# Compatibles

## docrog

Bonjour,

Je compte acheter clavier-souris Cherry DW 9000 Slim et malgré mes demandes auprès de la société

et autres vendeurs je n'obtiens pas de réponse sur la compatibilité du sus-dit matériel

avec Gentoo ou autre distribution Linux (Linux Mint par exemple).

Pouvez-vous, SVP, me renseigner ?

Merci

----------

## xaviermiller

Moved from Kernel & Hardware to French.

----------

## Syl20

A priori, il n'y a pas de raison pour que ça ne fonctionne pas. Du moins la partie standard : clavier 105 touches et souris deux boutons + molette.

Ces périphériques sont la plupart du temps détectés comme des claviers et souris USB classiques. La gestion du bluetooth est masquée par défaut. Si par contre tu veux te servir du module bluetooth en tant que tel, pour appairer d'autres périphériques, il y a un peu plus de boulot.

● Enregistrements
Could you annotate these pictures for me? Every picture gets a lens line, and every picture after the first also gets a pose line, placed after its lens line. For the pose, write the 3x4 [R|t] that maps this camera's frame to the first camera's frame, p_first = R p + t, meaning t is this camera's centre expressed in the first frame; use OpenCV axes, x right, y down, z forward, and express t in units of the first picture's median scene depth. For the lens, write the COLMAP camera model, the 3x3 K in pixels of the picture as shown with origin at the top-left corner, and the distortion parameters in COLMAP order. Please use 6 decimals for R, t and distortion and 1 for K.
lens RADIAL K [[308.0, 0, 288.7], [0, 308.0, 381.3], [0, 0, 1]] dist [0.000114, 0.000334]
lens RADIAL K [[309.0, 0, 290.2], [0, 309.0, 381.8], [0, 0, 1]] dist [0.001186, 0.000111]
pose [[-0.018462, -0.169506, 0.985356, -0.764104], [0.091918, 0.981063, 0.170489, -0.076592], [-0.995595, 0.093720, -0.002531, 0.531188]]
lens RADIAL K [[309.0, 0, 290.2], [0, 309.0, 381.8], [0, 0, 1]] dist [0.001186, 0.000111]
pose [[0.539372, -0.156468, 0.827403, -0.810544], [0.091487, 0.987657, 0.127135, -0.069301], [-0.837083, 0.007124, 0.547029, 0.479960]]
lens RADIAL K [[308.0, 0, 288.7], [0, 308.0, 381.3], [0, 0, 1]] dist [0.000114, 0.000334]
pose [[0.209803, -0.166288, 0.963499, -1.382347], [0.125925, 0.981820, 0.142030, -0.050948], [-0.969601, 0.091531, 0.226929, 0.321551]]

--

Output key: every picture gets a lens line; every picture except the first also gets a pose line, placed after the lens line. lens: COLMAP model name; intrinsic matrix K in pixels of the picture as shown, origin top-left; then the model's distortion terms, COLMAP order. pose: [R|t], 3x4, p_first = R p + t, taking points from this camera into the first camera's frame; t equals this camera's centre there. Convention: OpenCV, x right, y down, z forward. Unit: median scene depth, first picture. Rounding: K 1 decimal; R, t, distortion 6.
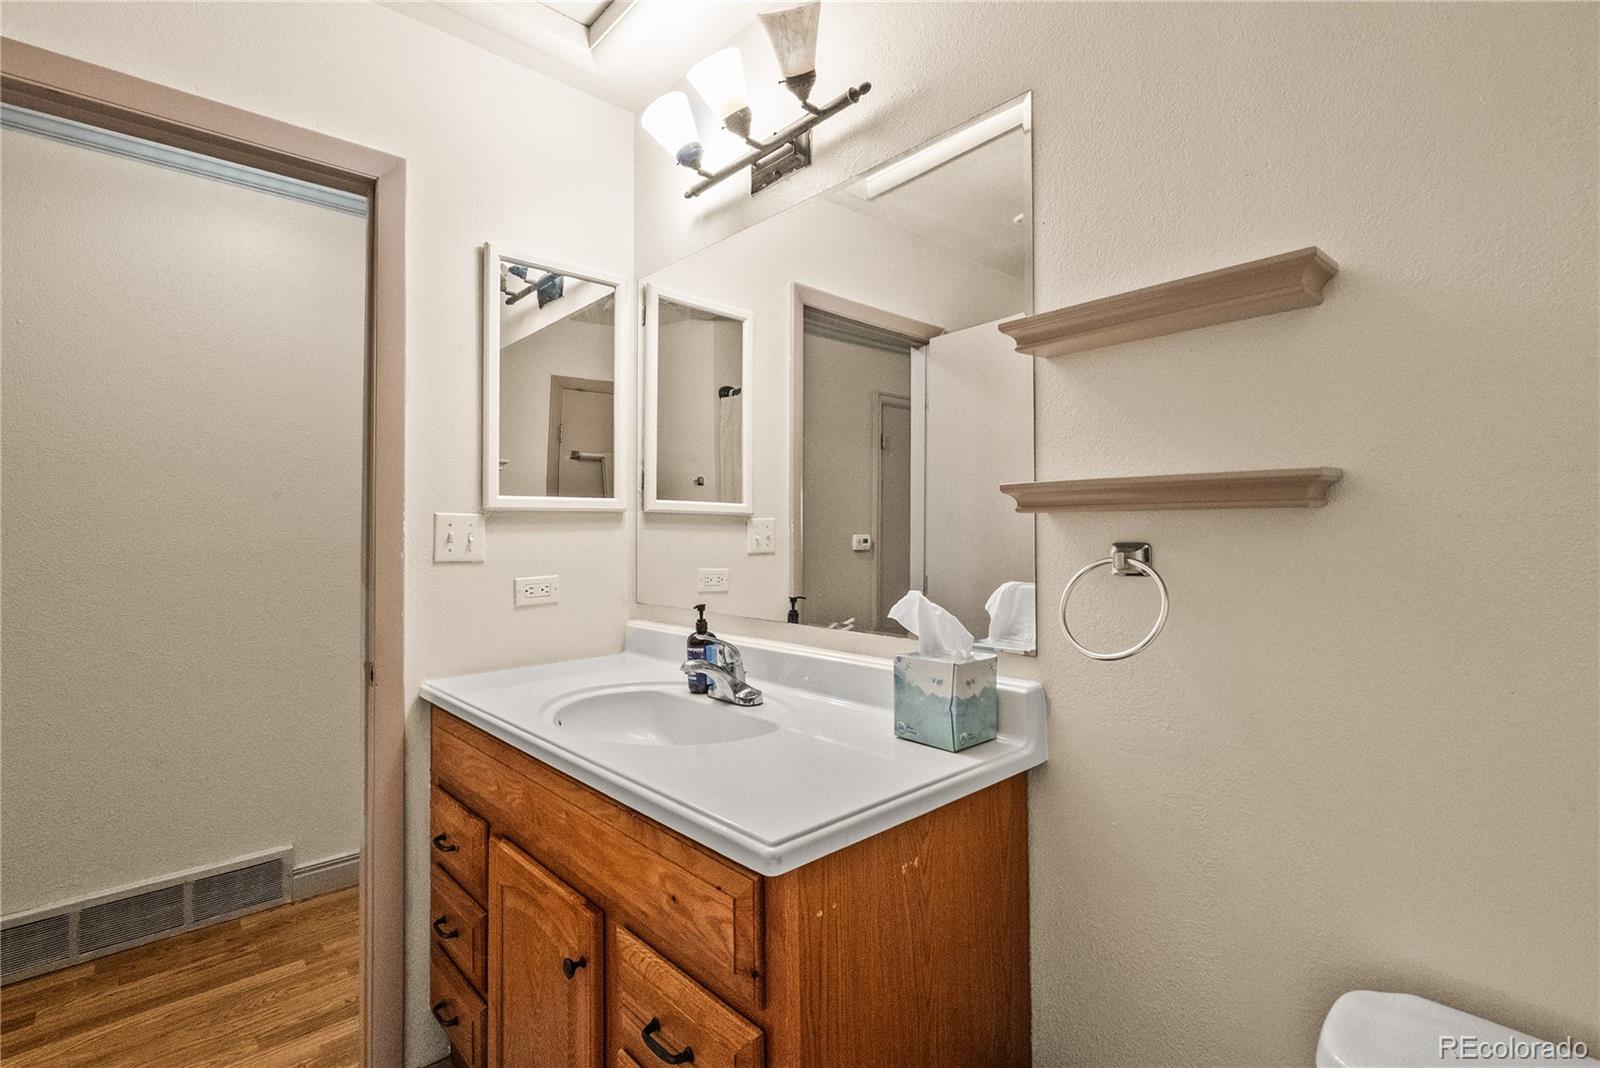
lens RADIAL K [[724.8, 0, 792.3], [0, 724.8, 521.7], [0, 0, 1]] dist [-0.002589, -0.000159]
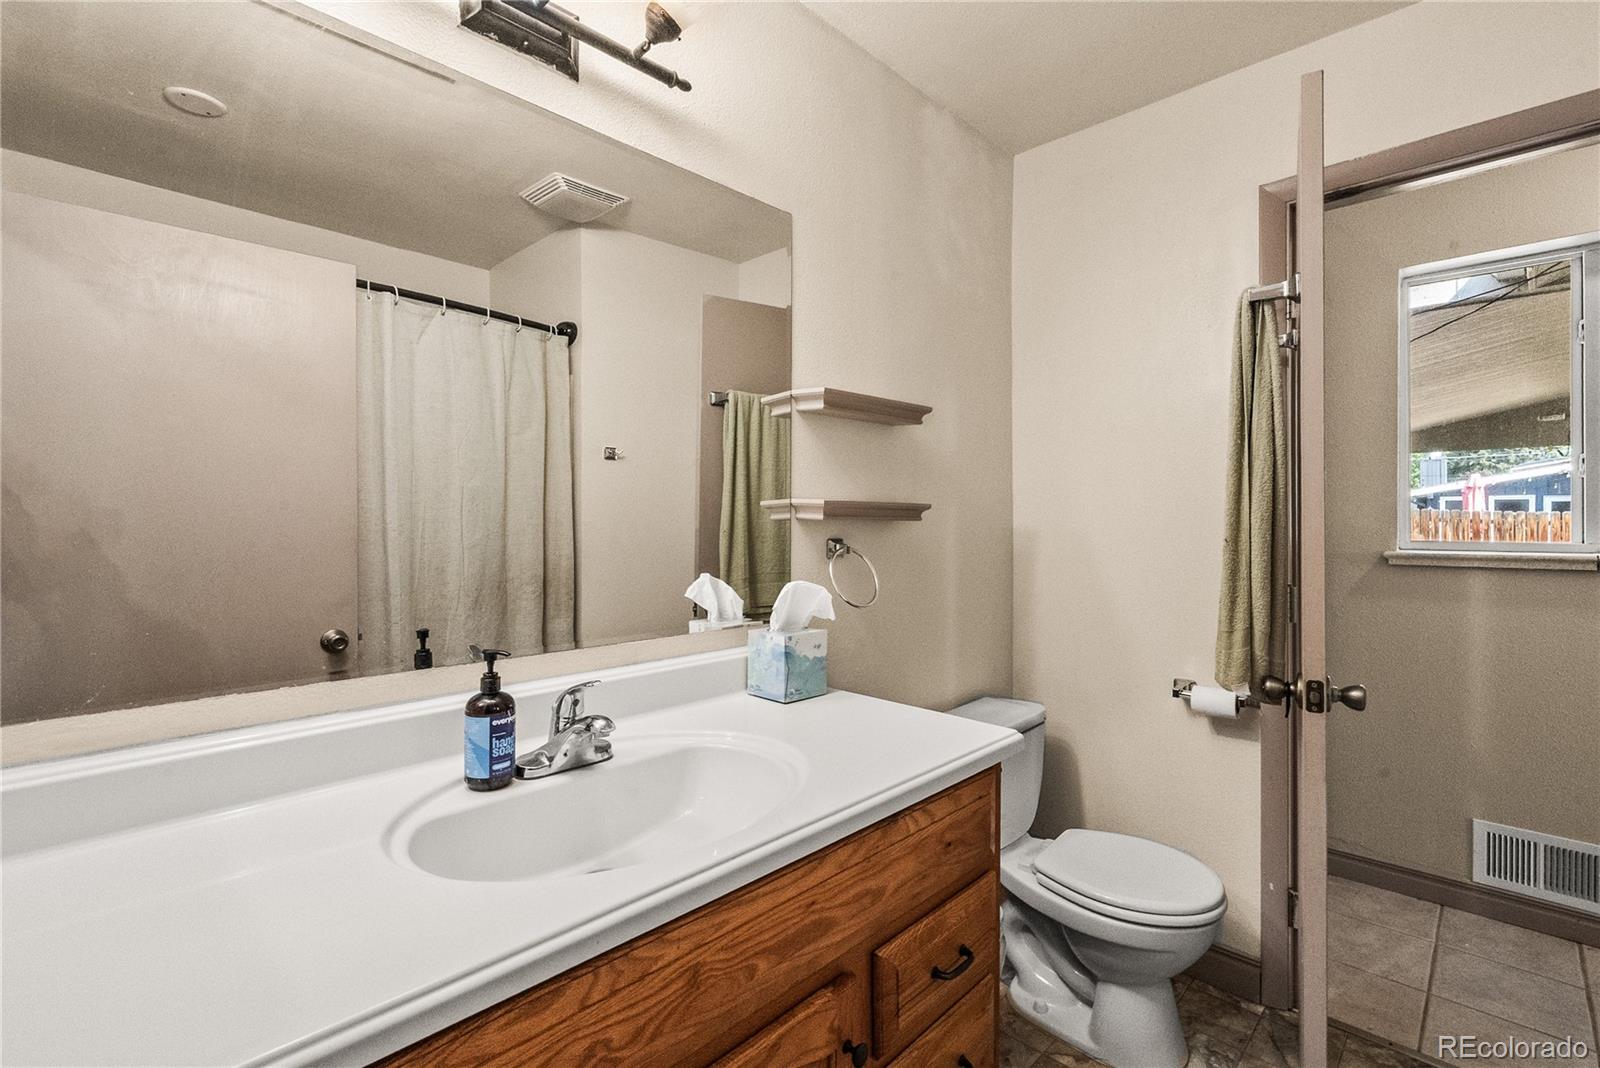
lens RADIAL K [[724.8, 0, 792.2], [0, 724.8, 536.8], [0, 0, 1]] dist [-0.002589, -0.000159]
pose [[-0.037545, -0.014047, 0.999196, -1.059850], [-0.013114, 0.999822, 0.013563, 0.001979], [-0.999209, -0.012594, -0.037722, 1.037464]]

● Consigne
Recopiez sans rien changer la partie de la discussion sur le clavier Cherry qui commence aux mots "Ces périphériques sont" et s'arrête après "plus de boulot.".

● Votre réponse
Ces périphériques sont la plupart du temps détectés comme des claviers et souris USB classiques. La gestion du bluetooth est masquée par défaut. Si par contre tu veux te servir du module bluetooth en tant que tel, pour appairer d'autres périphériques, il y a un peu plus de boulot.